ACLU-MN and NAACP-Minneapolis sue to release video of police shooting
St. Paul, Minn. (Feb. 9, 2016) — The American Civil Liberties Union of Minnesota filed a lawsuit Tuesday on behalf of itself and the NAACP Minneapolis, against Minnesota’s Bureau of Criminal Apprehension and the Minnesota Department of Public Safety to force the release of video footage documenting the police killing of Jamar Clark.
Minneapolis police shot and killed Jamar Clark, an unarmed 24-year-old African American man, in November 2015. The public has a right to access this footage and the Defendants’ refusal to release it violates the Minnesota Government Data Practices Act.
“The police have tremendous authority, including the ability to use reasonable force. It’s entirely consistent with our democratic values for the public to demand government accountability and transparency when police use force, especially if it results in a life being taken,” stated Charles Samuelson, Executive Director of the ACLU-MN.
The case, filed in Minnesota State Court, asserts that the Minnesota Government Data Practices Act requires Defendants to release the videos as soon as possible. In addition, under the law, information should be released where the benefit to the public outweighs any potential harm.

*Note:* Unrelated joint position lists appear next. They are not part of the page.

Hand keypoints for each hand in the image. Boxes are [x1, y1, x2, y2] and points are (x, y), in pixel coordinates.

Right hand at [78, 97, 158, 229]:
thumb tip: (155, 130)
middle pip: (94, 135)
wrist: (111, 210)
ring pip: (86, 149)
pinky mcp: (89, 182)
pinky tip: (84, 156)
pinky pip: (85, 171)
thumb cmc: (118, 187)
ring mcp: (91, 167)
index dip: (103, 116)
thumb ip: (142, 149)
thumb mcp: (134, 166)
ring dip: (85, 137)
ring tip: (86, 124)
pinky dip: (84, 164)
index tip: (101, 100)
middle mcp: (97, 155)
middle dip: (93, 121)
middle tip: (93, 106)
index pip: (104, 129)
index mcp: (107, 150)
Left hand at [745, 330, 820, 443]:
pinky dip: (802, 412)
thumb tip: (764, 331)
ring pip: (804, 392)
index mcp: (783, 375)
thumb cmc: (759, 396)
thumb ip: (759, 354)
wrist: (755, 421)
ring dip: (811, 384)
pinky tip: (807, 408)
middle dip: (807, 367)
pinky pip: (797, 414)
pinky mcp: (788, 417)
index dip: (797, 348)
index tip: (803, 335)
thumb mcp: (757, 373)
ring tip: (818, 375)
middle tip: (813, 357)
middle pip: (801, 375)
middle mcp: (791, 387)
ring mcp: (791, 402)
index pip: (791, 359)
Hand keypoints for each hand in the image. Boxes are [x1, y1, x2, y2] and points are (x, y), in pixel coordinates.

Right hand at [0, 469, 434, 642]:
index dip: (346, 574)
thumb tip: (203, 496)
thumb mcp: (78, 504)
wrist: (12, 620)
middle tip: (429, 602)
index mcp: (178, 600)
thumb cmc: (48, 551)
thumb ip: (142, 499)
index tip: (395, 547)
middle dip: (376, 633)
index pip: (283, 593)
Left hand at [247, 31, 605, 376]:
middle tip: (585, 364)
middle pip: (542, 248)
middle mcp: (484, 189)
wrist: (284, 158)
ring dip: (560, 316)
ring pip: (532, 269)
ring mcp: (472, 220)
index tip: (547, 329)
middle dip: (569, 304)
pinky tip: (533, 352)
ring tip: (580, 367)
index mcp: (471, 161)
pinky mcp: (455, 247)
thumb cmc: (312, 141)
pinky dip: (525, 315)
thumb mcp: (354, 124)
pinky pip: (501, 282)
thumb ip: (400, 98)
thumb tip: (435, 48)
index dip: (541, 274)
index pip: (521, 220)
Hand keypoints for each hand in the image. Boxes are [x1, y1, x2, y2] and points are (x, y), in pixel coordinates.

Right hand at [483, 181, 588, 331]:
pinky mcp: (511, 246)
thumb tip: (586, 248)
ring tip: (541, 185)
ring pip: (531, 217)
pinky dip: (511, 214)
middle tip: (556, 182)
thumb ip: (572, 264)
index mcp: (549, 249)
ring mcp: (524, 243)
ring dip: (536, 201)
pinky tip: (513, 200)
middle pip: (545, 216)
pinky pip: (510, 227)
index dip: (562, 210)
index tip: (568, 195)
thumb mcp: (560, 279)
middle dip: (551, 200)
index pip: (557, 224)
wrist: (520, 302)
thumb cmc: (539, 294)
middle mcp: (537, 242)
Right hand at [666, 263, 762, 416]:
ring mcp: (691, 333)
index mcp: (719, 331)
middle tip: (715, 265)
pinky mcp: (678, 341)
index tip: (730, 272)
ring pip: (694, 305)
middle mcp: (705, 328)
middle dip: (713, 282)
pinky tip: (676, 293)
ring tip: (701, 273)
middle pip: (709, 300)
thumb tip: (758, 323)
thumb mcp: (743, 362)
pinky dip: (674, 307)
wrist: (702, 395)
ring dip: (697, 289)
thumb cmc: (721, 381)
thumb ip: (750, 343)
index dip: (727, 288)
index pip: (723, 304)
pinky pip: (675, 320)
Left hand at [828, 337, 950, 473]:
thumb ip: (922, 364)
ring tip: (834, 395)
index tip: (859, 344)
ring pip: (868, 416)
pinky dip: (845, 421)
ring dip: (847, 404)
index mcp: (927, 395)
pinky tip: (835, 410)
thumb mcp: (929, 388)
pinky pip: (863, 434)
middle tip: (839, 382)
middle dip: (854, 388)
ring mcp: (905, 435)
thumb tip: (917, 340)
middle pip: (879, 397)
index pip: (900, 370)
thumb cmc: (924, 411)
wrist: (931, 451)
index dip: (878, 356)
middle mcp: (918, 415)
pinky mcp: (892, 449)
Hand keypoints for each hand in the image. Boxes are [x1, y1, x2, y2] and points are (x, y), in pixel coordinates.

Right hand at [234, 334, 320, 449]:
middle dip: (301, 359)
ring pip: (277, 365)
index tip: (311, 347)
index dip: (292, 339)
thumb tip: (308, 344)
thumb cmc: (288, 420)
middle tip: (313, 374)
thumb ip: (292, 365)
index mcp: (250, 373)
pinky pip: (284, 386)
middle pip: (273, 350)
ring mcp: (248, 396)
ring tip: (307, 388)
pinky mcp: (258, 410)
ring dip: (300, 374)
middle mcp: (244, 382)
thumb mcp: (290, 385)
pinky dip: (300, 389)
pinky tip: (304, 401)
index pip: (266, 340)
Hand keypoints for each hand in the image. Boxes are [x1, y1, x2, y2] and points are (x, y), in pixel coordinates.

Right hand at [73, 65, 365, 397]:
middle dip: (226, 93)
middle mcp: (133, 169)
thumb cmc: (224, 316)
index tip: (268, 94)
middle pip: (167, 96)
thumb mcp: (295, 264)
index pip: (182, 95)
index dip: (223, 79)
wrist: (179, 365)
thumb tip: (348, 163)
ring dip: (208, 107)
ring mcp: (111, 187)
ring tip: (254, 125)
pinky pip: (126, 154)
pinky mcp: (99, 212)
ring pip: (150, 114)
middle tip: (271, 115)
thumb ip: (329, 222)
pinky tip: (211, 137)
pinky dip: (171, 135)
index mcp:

Co-counsel Catherine Ahlin and Haley Schaffer of Maslon LLP have released the following joint statement: “Minnesota state law is clear that the video footage of the officer-involved shooting resulting in Jamar Clark’s death must be released to the public as soon as possible.”
Minnesota residents have been demanding the release of this footage for months. Demonstrators had staged a continued protest at the precinct near where Mr. Clark was shot, organized numerous marches, and repeatedly asked for the release of the tapes.
“Our community is in a great deal of pain as a result of the shooting of Jamar Clark at the hands of the Minneapolis Police Department,” stated Nekima Levy-Pounds, President of the NAACP Minneapolis. “It’s imperative that we demand accountability and transparency, which includes being able to gain access to the video footage of this tragic incident. We demand an end to police brutality, the police shooting of unarmed persons, and the criminalization of African Americans in the city of Minneapolis.”
Jamar Clark’s family is not affiliated with the case. Cooperating attorneys in the case include Catherine Ahlin-Halverson, Haley Schaffer, and Jevon Bindman of Maslon LLP along with Teresa Nelson of the ACLU-MN.